Der Untersuchungsausschuss des Berliner Abgeordnetenhauses zur umstrittenen Vergabe von Fördermitteln gegen Antisemitismus will Klage auf ein Ordnungsgeld gegen den ehemaligen Kultursenator Joe Chialo (CDU) einreichen. Dies teilte die Ausschussvorsitzende Manuela Schmidt (Linke) der Deutschen Presse-Agentur mit. Chialo hatte Mitte Juni bei einer Zeugenbefragung weitgehend die Auskunft verweigert. Nun droht ihm eine erneute Vorladung vor den Ausschuss.
Frist läuft bis Dienstag – Klage danach geplant
Bis zum Dienstag, den 14. Juli, läuft die Frist für Stellungnahmen zum Wortprotokoll der Zeugenbefragung. „Der Plan ist, danach die Klage einzureichen“, so Schmidt. „Wir hoffen natürlich, dass das Landgericht schnell entscheidet, sodass wir dann gegebenenfalls vor der nächsten Plenarsitzung am 27. August noch mal zu einer Sondersitzung zusammentreffen können.“ In dieser Sondersitzung solle Chialos Befragung wiederholt werden.

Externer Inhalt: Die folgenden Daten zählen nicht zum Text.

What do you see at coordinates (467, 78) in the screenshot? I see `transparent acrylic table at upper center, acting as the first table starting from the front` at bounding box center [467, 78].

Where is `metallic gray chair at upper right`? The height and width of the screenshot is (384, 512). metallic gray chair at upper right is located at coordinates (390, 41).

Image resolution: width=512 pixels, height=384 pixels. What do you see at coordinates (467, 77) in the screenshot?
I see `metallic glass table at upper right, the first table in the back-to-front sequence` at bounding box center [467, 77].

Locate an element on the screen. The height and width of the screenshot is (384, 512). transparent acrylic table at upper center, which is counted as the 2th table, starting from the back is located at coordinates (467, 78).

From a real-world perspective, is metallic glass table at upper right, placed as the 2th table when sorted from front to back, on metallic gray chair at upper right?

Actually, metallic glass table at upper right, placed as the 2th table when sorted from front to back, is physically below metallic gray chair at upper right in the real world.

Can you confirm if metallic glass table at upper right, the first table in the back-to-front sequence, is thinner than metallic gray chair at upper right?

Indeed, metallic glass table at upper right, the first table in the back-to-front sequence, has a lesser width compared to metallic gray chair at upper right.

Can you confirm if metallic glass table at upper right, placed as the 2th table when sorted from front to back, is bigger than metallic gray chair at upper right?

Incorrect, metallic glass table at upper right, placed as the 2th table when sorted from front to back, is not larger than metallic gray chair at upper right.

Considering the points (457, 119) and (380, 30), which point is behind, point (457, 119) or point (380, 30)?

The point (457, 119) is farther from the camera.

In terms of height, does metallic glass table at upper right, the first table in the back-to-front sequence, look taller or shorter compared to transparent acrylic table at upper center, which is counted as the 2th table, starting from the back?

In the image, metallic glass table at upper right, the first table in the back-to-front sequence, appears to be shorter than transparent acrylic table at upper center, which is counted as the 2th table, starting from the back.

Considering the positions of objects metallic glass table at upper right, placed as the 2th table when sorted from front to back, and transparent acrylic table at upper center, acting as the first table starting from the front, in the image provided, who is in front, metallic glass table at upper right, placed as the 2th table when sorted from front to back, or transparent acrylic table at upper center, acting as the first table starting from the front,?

Ursprünglich war geplant, den Abschlussbericht des Ausschusses am 27. August im Landesparlament zu beraten. Die Beweisaufnahme muss bis dahin abgeschlossen sein. Sollte dies nicht gelingen, könnte die Beratung auf den 10. September verschoben werden – die letzte Plenarsitzung vor der Abgeordnetenhauswahl.
Chialos Nachfolgerin anders bewertet
Auch Chialos Nachfolgerin Sarah Wedl-Wilson (parteilos) hatte von ihrem Recht auf Auskunftsverweigerung Gebrauch gemacht. Ihr Verhalten wird jedoch anders bewertet. „Sie hat im Ausschuss ein umfassendes Eingangsstatement abgegeben, wo sie klar Position bezogen hat“, erklärte Schmidt. Wedl-Wilson habe den Prozess aus ihrer Sicht erläutert und ihre Beweggründe dargelegt.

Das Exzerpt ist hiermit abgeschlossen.